Another pillar was Back Bay Grill, which was opened by Steve Quatrucci in 1987 and helped establish Portland’s foodie reputation. Until it closed during the pandemic, Back Bay Grill served a mix of locally sourced meat and seafood dishes. Its wine selection won a host of Wine Spectator awards. Early on, the kitchen was led by Chef Harding Lee Smith, who went on to start the Corner Room, the Front Room and the Grill Room.


From being recognized in Esquire’s list of “Best New Restaurants” to being named “Restaurant City of the Year” by Bon Appetit, Portland has been making a name for itself as one of the best destinations to check out.

In 2002 and again in 2007, Fore Street was named by Gourmet Magazine as one of the “Top 50 Restaurants in the United States.” In 2004, chef-partner Sam Hayward was named “best chef” in the Northeast by the James Beard Foundation.

In 2018, Bon Appetit declared Maine’s largest city the “Restaurant City of the Year.” During that time the then deputy editor Andrew Knowlton said in the article that the “sheer number of outstanding openings” in the city have made it the top food destination in the country this year.

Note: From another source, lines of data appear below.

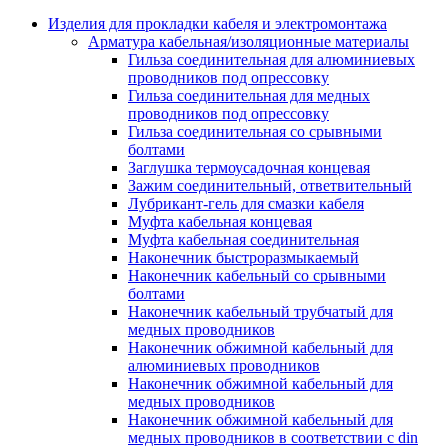
Аксессуары кабельных лотков
монтажные
Изделия для прокладки кабеля и электромонтажа
Деталь крепежная для несущих и 
Арматура кабельная/изоляционные материалы
профильных реек
Гильза соединительная для алюминиевых
Зажим для крышки системы
проводников под опрессовку
поддержки кабелей
Гильза соединительная для медных
Кронштейн для кабельного лотка
проводников под опрессовку
Крышка для кабельных лотков
Гильза соединительная со срывными
Крышка угловой секции кабельны
болтами
лотков
Заглушка термоусадочная концевая
Лоток кабельный лестничный
Зажим соединительный, ответвительный
Лоток кабельный листовой
Лубрикант-гель для смазки кабеля
Лоток кабельный проволочный
Муфта кабельная концевая
Настенный и потолочный кроншт
Муфта кабельная соединительная
для кабельного лотка
Наконечник быстроразмыкаемый
Несущий профиль
Наконечник кабельный со срывными
Опорный кронштейн для кабельн
болтами
лотков
Наконечник кабельный трубчатый для
Ответвление т-образное для кабел
медных проводников
лотков
Наконечник обжимной кабельный для
Пластина монтажная для кабельно
алюминиевых проводников
лотка
Наконечник обжимной кабельный для
Потолочный кронштейн для сист
медных проводников
прокладки кабеля
Наконечник обжимной кабельный для
Потолочный профиль для кабельн
медных проводников в соответствии с din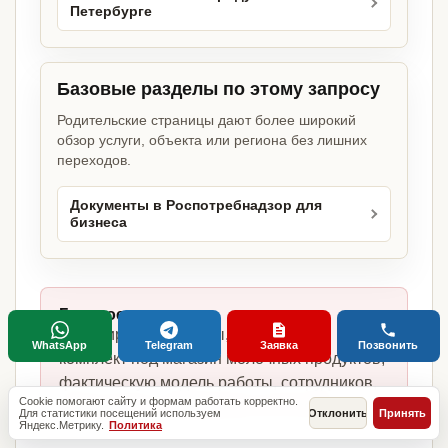
Петербурге
Базовые разделы по этому запросу
Родительские страницы дают более широкий
обзор услуги, объекта или региона без лишних
переходов.
Документы в Роспотребнадзор для
бизнеса
Главное отличие:
не копируем шаблоны, а собираем
WhatsApp
Telegram
Заявка
Позвонить
комплект под магазин молочных продуктов,
фактическую модель работы, сотрудников,
Cookie помогают сайту и формам работать корректно.
помещение и требования по России.
Для статистики посещений используем
Отклонить
Принять
Яндекс.Метрику.
Политика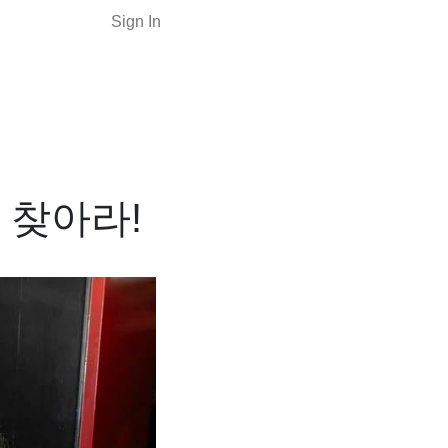
Sign In
 찾아라!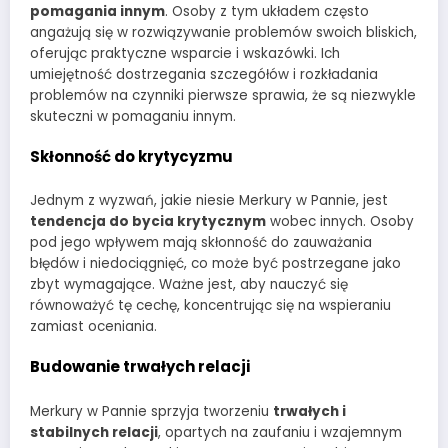
pomagania innym
. Osoby z tym układem często
angażują się w rozwiązywanie problemów swoich bliskich,
oferując praktyczne wsparcie i wskazówki. Ich
umiejętność dostrzegania szczegółów i rozkładania
problemów na czynniki pierwsze sprawia, że są niezwykle
skuteczni w pomaganiu innym.
Skłonność do krytycyzmu
Jednym z wyzwań, jakie niesie Merkury w Pannie, jest
tendencja do bycia krytycznym
wobec innych. Osoby
pod jego wpływem mają skłonność do zauważania
błędów i niedociągnięć, co może być postrzegane jako
zbyt wymagające. Ważne jest, aby nauczyć się
równoważyć tę cechę, koncentrując się na wspieraniu
zamiast oceniania.
Budowanie trwałych relacji
Merkury w Pannie sprzyja tworzeniu
trwałych i
stabilnych relacji
, opartych na zaufaniu i wzajemnym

Knowlton previously declared Portland “America’s Foodiest Small Town” in a 2009 article.

While Maine may be best known for its seafood and high-end Portland restaurants, two Maine bagel shops — Rose Foods in Portland and Rover Bagel in Biddeford — were ranked “The Very Best Bagels in the US (outside of New York City)” by Bon Appetit in 2023.

Craft beer scene

Another major trend in the past three decades is the addition of craft brewing.

Geary Brewing dates to 1986 and Shipyard Brewing started in 1994. They helped launch a wave of brewers that now includes Maine’s largest brewery, Allagash Brewing, as well as Bissell Bros., Rising Tide, Maine Beer Co. and many others.

The Maine Brewers’ Guild, which was founded in 1994, says that Maine had 10 active breweries by 1994. As of 2022, Maine had 165 active, licensed breweries.